Hedging strategies, forward curve analysis, and monitoring of weekly inventory reports will remain central to market participants’ playbooks. Companies and financial players that underappreciate the restocking demand could be caught short if the market tightens unexpectedly. Conversely, rapid increases in production or unexpected policy responses could moderate price gains, underscoring the conditional nature of any floor projection.
Implications for Canadian Energy and Trade
For Canada, an extended period of higher crude prices carries mixed effects across the economy and the energy sector. Higher global oil prices typically improve revenue prospects for Canadian producers and can support investment in upstream projects, particularly in oil-producing provinces. At the same time, elevated prices can translate into higher costs for consumers and downstream industries, with inflationary spillovers that national policymakers monitor closely.
Export logistics and North American pipeline capacity will play a role in determining how much of a global price boost accrues to Canadian producers. Market participants in Canada will also be attentive to currency movements, refining margins, and differential pricing that can affect realized values at the wellhead. The interplay between international price benchmarks like WTI and local market constraints will shape how material the US $80 oil floor is for Canadian stakeholders.
Global trade flows could also shift as importers diversify suppliers and adjust buying schedules to rebuild inventories. That reorientation may create temporary arbitrage opportunities or strain on certain shipping lanes and regional storage hubs. Canadian ports and logistical networks could see changes in throughput patterns, especially if buyers in Europe and Asia accelerate purchases from North American sources during the restocking phase.
Policy and Strategic Considerations
The prospect of a persistent US $80 floor for oil raises strategic questions for governments and industry regulators. For countries that maintain strategic reserves, the timing and scale of releases or replenishments will be a policy tool to smooth market volatility.
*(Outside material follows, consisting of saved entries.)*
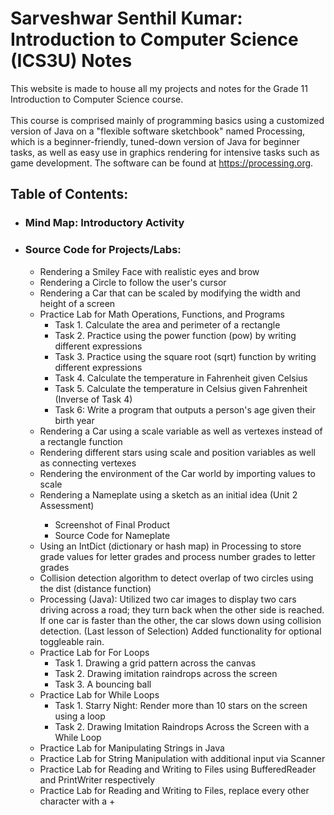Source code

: <h1>Sarveshwar Senthil Kumar: Introduction to Computer Science (ICS3U) Notes</h1>
<text>This website is made to house all my projects and notes for the Grade 11 Introduction to Computer Science course.</text>
<br><br>
<text>This course is comprised mainly of programming basics using a customized version of Java on a "flexible software sketchbook" named Processing, which is a beginner-friendly, tuned-down version of Java for beginner tasks, as well as easy use in graphics rendering for intensive tasks such as game development. The software can be found at <a href="https://processing.org">https://processing.org</a>.</text>

<h2>Table of Contents:</h2>
<ul>
  <li><h3>Mind Map: Introductory Activity</h3></li>
  <li><h3>Source Code for Projects/Labs:</h3>
    <ul>
      <li>Rendering a Smiley Face with realistic eyes and brow</li>
      <li>Rendering a Circle to follow the user's cursor</li>
      <li>Rendering a Car that can be scaled by modifying the width and height of a screen</li>
      <li>Practice Lab for Math Operations, Functions, and Programs
          <ul>
            <li>Task 1. Calculate the area and perimeter of a rectangle</li>
            <li>Task 2. Practice using the power function (pow) by writing different expressions</li>
            <li>Task 3. Practice using the square root (sqrt) function by writing different expressions</li>
            <li>Task 4. Calculate the temperature in Fahrenheit given Celsius</li>
            <li>Task 5. Calculate the temperature in Celsius given Fahrenheit (Inverse of Task 4)</li>
            <li>Task 6: Write a program that outputs a person's age given their birth year</li>
          </ul>
      <li>Rendering a Car using a scale variable as well as vertexes instead of a rectangle function</li>
      <li>Rendering different stars using scale and position variables as well as connecting vertexes</li>
      <li>Rendering the environment of the Car world by importing values to scale</li>
      <li>Rendering a Nameplate using a sketch as an initial idea (Unit 2 Assessment)</li>
          <ul>
            <li>Screenshot of Final Product</li>
            <li>Source Code for Nameplate</li>
          </ul>
      <li>Using an IntDict (dictionary or hash map) in Processing to store grade values for letter grades and process number grades to letter grades</li>
      <li>Collision detection algorithm to detect overlap of two circles using the dist (distance function)</li>
      <li>Processing (Java): Utilized two car images to display two cars driving across a road; they turn back when the other side is reached. If one car is faster than the other, the car slows down using collision detection. (Last lesson of Selection) Added functionality for optional toggleable rain.</li>
      <li>Practice Lab for For Loops
          <ul>
            <li>Task 1. Drawing a grid pattern across the canvas</li>
            <li>Task 2. Drawing imitation raindrops across the screen</li>
            <li>Task 3. A bouncing ball</li>
          </ul>
      <li>Practice Lab for While Loops
          <ul>
            <li>Task 1. Starry Night: Render more than 10 stars on the screen using a loop</li>
            <li>Task 2. Drawing Imitation Raindrops Across the Screen with a While Loop</li>
          </ul>
      <li>Practice Lab for Manipulating Strings in Java</li>
      <li>Practice Lab for String Manipulation with additional input via Scanner</li>
      <li>Practice Lab for Reading and Writing to Files using BufferedReader and PrintWriter respectively</li>
      <li>Practice Lab for Reading and Writing to Files, replace every other character with a +</li>
    </ul>
  </li>
</ul>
Central banks and fiscal authorities will weigh the inflationary implications of sustained higher energy costs when setting broader economic policy.
Energy companies may accelerate capital allocation plans in response to improved cash flows, but regulators will scrutinize environmental review timelines and approval processes for new projects. Policy choices around permitting, emissions targets, and infrastructure investment will intersect with market conditions, influencing medium-term supply responses. The report’s recommendation that much of the cash flow be returned to shareholders will also inform debates about domestic investment versus distribution.
Markets will also watch whether the interim U.S.-Iran agreement endures and how rapidly Iran resumes exports into global markets. Any reversal or delay could prolong the period of tight supply and reinforce the higher price baseline. Conversely, a swift normalization with commensurate increases in output could compress the floor and shift the balance back toward lower equilibrium prices.
Final paragraph
Ninepoint’s mid-year outlook frames the reopening of the Strait of Hormuz as a pivotal but not instantaneous fix to market tightness, forecasting a US $80 oil floor that reflects inventory restocking and constrained spare capacity. The analysis highlights a valuation gap in energy equities that could reward investors if companies return stronger free cash flow to shareholders. For markets, policymakers and corporate managers, the report underscores that reopening a shipping lane is only one step toward normalizing supply-demand balances, and the pace of that normalization will determine how durable higher prices become.